Aromatherapie mithilfe von Duftlampen

Montag, 24. August 2015

Aromatherapie mithilfe von Duftlampen

In diesem Artikel erfahren Sie mehr über die möglichen Anwendungsmöglichkeiten der Aromatherapie mithilfe einer Duftlampe. Wie verwendet man die ätherischen Öle richtig, welche Dosierung sollte eingehalten werden und wie wirken die einzelnen Öle?

Allgemeine Informationen zur Aromatherapie, wie sie entstand, was Aromatherapie eigentlich ist, etc. finden Sie unter folgenden Link.

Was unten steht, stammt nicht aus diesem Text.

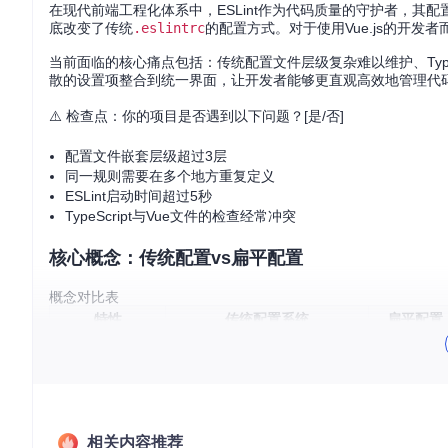
在现代前端工程化体系中，ESLint作为代码质量的守护者，其配置系统
底改变了传统
.eslintrc
的配置方式。对于使用Vue.js的开发者而言
当前面临的核心痛点包括：传统配置文件层级复杂难以维护、Typ
散的设置项整合到统一界面，让开发者能够更直观高效地管理代
⚠️ 检查点：你的项目是否遇到以下问题？[是/否]
配置文件嵌套层级超过3层
同一规则需要在多个地方重复定义
ESLint启动时间超过5秒
TypeScript与Vue文件的检查经常冲突
核心概念：传统配置vs扁平配置
概念对比表
特性
传统配置系统
扁平配置（F
文件格式
.eslintrc.js
/
.json
/
.yml
eslint.c
模块化
通过
extends
继承，层级复杂
原生ESM
配置合并
自动合并，优先级难控
显式合并
TypeScript支持
需要额外解析器
原生支持
相关内容推荐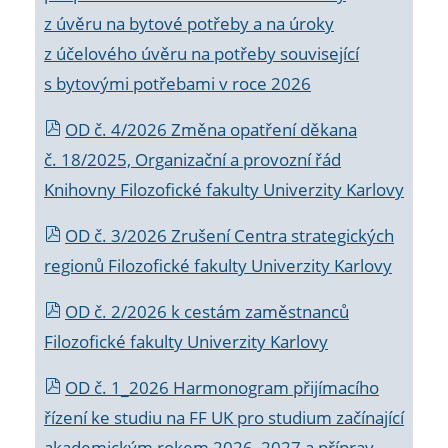
z úvěru na bytové potřeby a na úroky
z účelového úvěru na potřeby související
s bytovými potřebami v roce 2026
OD č. 4/2026 Změna opatření děkana
č. 18/2025, Organizační a provozní řád
Knihovny Filozofické fakulty Univerzity Karlovy
OD č. 3/2026 Zrušení Centra strategických
regionů Filozofické fakulty Univerzity Karlovy
OD č. 2/2026 k
cestám zaměstnanců
Filozofické fakulty Univerzity Karlovy
OD č. 1_2026 Harmonogram přijímacího
řízení ke studiu na FF UK pro studium začínající
akademickým rokem 2026_2027 a příprav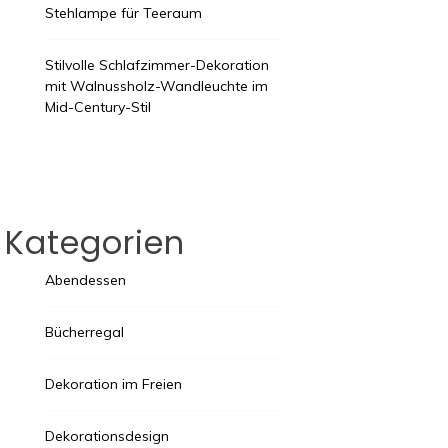
Stehlampe für Teeraum
Stilvolle Schlafzimmer-Dekoration
mit Walnussholz-Wandleuchte im
Mid-Century-Stil
Kategorien
Abendessen
Bücherregal
Dekoration im Freien
Dekorationsdesign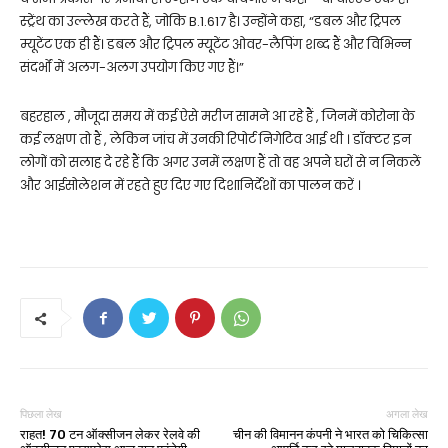
स्ट्रेंथ का उल्लेख करते हैं, जोकि B.1.617 है। उन्‍होंने कहा, “डबल और ट्रिपल
म्यूटेंट एक ही हैं। डबल और ट्रिपल म्यूटेंट ओवर-लैपिंग शब्द हैं और विभिन्न
संदर्भों में अलग-अलग उपयोग किए गए हैं।”
बहरहाल , मौजूदा समय में कई ऐसे मरीज सामने आ रहे हैं , जिनमें कोरोना के
कई लक्षण तो हैं , लेकिन जांच में उनकी रिपोर्ट निगेटिव आई थी । डॉक्टर इन
लोगों को सलाह दे रहे हैं कि अगर उनमें लक्षण हैं तो वह अपने घरों से न निकलें
और आईसोलेशन में रहते हुए दिए गए दिशानिर्देशों का पालन करें ।
पिछला लेख
अगला लेख
राहत! 70 टन ऑक्सीजन लेकर रेलवे की
चीन की विमानन कंपनी ने भारत को चिकित्सा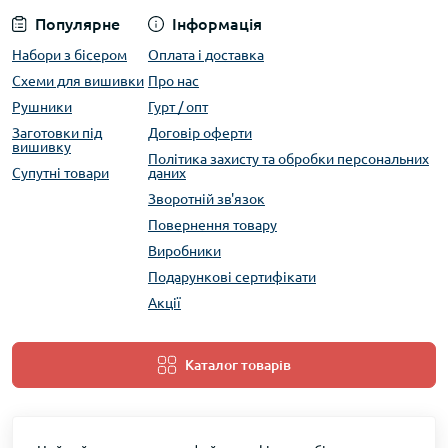
Популярне
Інформація
Набори з бісером
Оплата і доставка
Схеми для вишивки
Про нас
Рушники
Гурт / опт
Заготовки під
Договір оферти
вишивку
Політика захисту та обробки персональних
Супутні товари
даних
Зворотній зв'язок
Повернення товару
Виробники
Подарункові сертифікати
Акції
Каталог товарів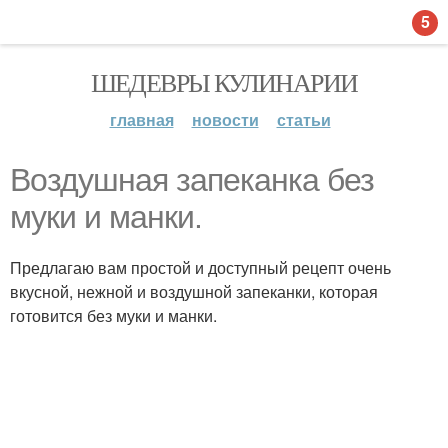
5
ШЕДЕВРЫ КУЛИНАРИИ
главная
новости
статьи
Воздушная запеканка без
муки и манки.
Предлагаю вам простой и доступный рецепт очень
вкусной, нежной и воздушной запеканки, которая
готовится без муки и манки.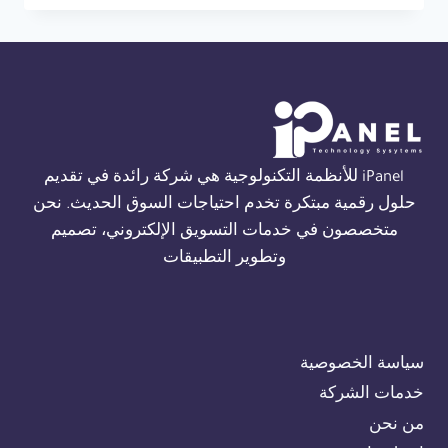
THORN
FIRE
ALARM
في
الجيزة
01554305486
iPanel للأنظمة التكنولوجية هي شركة رائدة في تقديم
حلول رقمية مبتكرة تخدم احتياجات السوق الحديث. نحن
متخصصون في خدمات التسويق الإلكتروني، تصميم
وتطوير التطبيقات
سياسة الخصوصية
خدمات الشركة
من نحن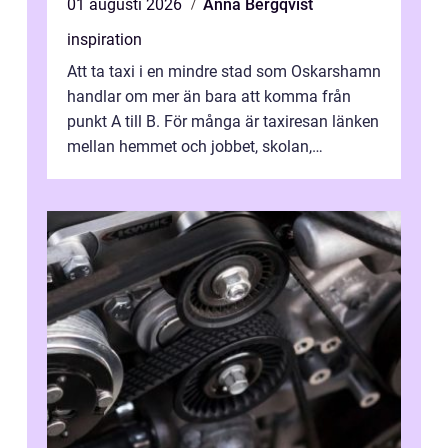
01 augusti 2026
Anna Bergqvist
inspiration
Att ta taxi i en mindre stad som Oskarshamn
handlar om mer än bara att komma från
punkt A till B. För många är taxiresan länken
mellan hemmet och jobbet, skolan,
sjukhuset, tåget eller flyget. En påli...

Hinweis: Da es sich bei ätherischen Ölen um hochkonzentrierte Stoffe handelt, gilt das Prinzip “Weniger ist mehr”. Bei einem Zuviel kann nämlich eine gegenteilige, negative Wirkung auftreten. Im Zweifel sollte also besser etwas weniger verwendet werden.

Anwendung der Aromatherapie mittels Duftlampe

Ätherische Öle entfalten ihre Wirkung stark über die Atmungsorgane und den Geruchssinn. Die Wirkstoffe der Öle gelangen über die Lunge sehr schnell ins Blut. Von dort werden sie zu den einzelnen Organen bzw. Körperstellen transportiert. So können sie ihre Wirkungen auf den ganzen Körper entfalten.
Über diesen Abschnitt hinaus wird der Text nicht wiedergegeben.